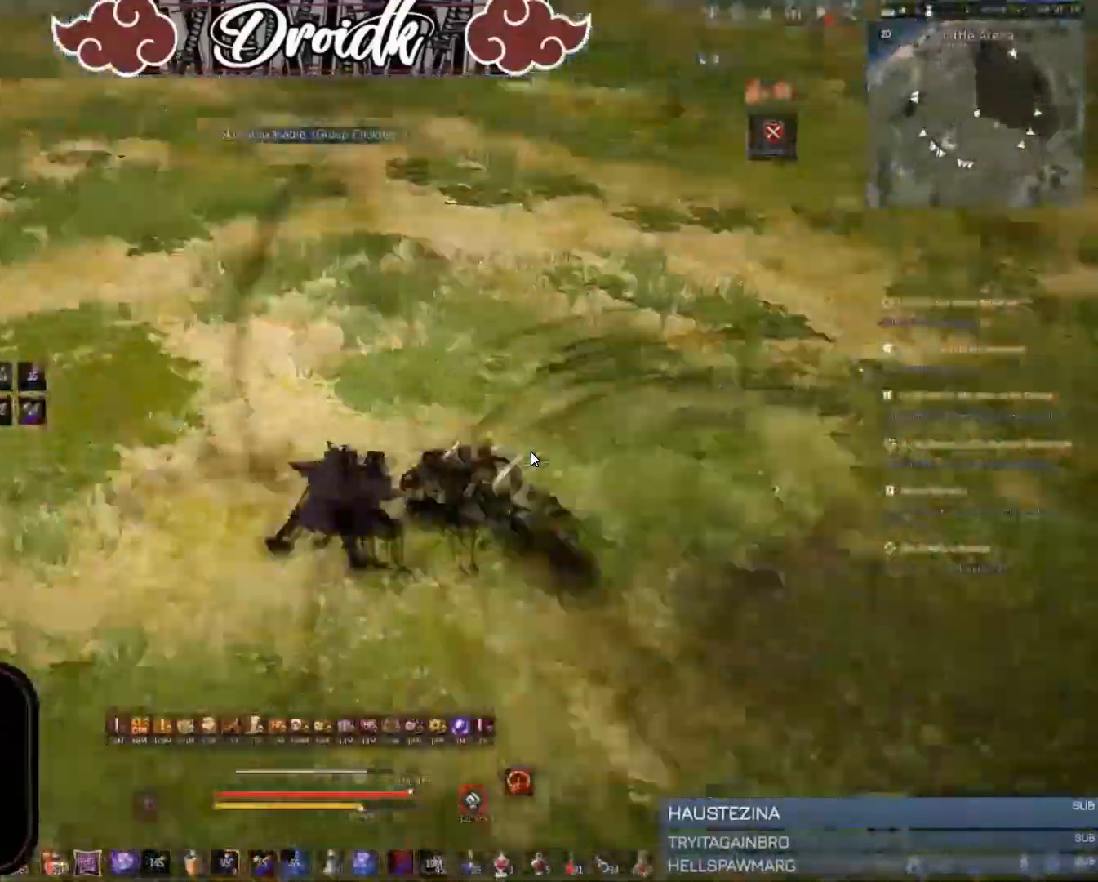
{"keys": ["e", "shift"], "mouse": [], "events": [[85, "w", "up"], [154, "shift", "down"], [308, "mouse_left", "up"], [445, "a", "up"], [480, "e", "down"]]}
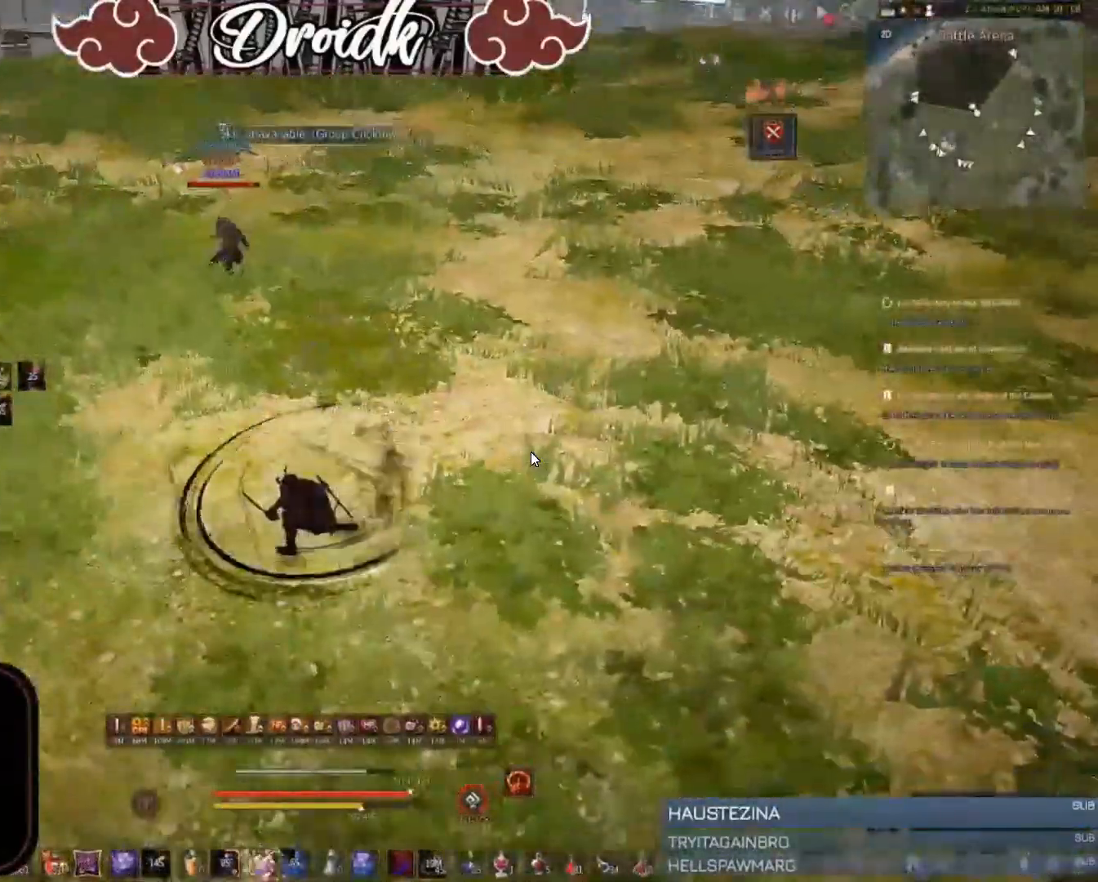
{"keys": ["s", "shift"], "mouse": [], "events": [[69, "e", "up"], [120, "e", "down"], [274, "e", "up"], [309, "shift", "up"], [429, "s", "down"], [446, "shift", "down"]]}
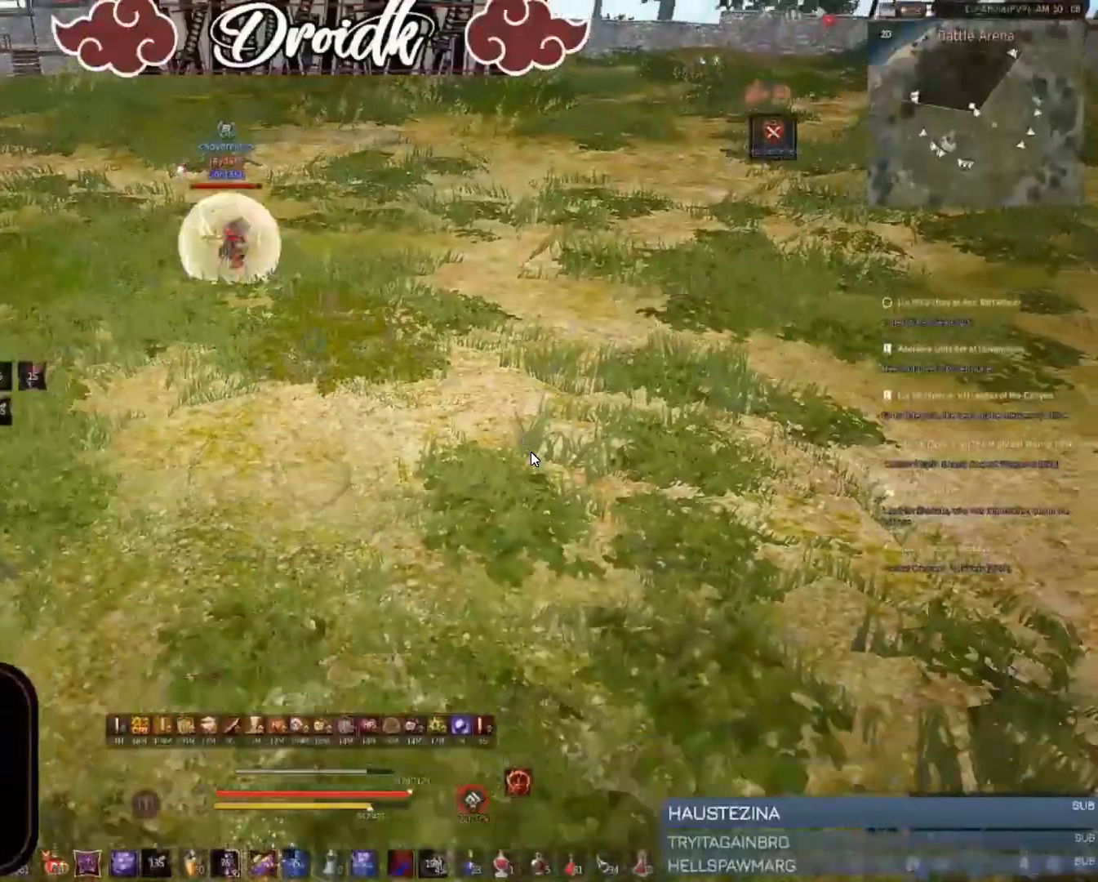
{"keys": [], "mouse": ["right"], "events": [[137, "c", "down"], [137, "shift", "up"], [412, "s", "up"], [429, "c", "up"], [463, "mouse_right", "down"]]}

-*-

> [What the task requires]:
Set down the data exactly as it appears, without any images.

> [Expected output]:
{"keys": ["e", "shift"], "mouse": [], "events": [[85, "w", "up"], [154, "shift", "down"], [308, "mouse_left", "up"], [445, "a", "up"], [480, "e", "down"]]}
{"keys": ["s", "shift"], "mouse": [], "events": [[69, "e", "up"], [120, "e", "down"], [274, "e", "up"], [309, "shift", "up"], [429, "s", "down"], [446, "shift", "down"]]}
{"keys": [], "mouse": ["right"], "events": [[137, "c", "down"], [137, "shift", "up"], [412, "s", "up"], [429, "c", "up"], [463, "mouse_right", "down"]]}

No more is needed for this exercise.